### Work instruction
Restate, word for word and with nothing added, the lines from the one containing "AMFORA HOTEL四星飯店(4★)或同等級。(如遇" through the last line of the material below.

### Provided records
== Segment start ==

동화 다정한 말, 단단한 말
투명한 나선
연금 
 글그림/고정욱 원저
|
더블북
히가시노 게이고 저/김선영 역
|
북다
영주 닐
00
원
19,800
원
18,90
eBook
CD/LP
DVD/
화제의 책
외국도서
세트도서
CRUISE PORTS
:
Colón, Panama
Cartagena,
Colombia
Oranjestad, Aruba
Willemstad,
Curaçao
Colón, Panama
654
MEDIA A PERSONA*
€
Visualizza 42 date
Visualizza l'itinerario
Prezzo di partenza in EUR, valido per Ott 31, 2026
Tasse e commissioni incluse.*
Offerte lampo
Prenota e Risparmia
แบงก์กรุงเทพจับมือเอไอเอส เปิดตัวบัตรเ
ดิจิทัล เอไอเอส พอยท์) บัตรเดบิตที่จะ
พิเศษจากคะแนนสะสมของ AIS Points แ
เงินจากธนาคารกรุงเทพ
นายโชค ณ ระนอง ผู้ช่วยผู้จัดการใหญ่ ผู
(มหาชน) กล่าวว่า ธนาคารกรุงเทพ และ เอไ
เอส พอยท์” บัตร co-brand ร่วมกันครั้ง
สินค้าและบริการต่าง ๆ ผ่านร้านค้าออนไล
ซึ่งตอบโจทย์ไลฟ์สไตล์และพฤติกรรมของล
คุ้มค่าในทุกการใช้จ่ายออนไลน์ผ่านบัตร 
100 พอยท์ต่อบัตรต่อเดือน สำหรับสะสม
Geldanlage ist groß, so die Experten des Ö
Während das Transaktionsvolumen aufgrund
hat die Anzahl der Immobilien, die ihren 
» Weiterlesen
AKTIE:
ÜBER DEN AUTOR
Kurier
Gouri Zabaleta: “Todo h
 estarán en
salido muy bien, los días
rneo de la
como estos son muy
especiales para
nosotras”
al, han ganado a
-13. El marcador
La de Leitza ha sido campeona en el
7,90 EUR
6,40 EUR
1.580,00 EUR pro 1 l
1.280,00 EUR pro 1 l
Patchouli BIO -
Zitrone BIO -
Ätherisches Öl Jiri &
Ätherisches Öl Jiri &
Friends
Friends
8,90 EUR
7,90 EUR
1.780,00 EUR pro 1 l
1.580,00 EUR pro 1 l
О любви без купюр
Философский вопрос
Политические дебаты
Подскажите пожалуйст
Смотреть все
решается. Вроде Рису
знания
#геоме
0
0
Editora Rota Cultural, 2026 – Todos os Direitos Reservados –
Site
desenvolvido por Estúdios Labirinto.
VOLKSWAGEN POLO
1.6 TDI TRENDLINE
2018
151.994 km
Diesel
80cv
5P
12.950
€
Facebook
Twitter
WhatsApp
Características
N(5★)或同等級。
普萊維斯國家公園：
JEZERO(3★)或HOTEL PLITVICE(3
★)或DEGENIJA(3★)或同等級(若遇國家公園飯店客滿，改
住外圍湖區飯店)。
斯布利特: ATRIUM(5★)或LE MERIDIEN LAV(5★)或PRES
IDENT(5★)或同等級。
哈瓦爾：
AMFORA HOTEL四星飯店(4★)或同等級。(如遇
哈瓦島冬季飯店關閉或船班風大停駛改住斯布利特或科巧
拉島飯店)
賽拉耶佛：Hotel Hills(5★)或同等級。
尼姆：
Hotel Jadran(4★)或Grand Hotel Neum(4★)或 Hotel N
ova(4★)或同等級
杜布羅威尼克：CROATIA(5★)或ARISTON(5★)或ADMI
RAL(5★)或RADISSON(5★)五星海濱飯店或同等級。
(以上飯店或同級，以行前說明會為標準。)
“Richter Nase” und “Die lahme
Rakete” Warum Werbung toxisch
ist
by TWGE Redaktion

== Segment end ==

### Your solution
AMFORA HOTEL四星飯店(4★)或同等級。(如遇
哈瓦島冬季飯店關閉或船班風大停駛改住斯布利特或科巧
拉島飯店)
賽拉耶佛：Hotel Hills(5★)或同等級。
尼姆：
Hotel Jadran(4★)或Grand Hotel Neum(4★)或 Hotel N
ova(4★)或同等級
杜布羅威尼克：CROATIA(5★)或ARISTON(5★)或ADMI
RAL(5★)或RADISSON(5★)五星海濱飯店或同等級。
(以上飯店或同級，以行前說明會為標準。)
“Richter Nase” und “Die lahme
Rakete” Warum Werbung toxisch
ist
by TWGE Redaktion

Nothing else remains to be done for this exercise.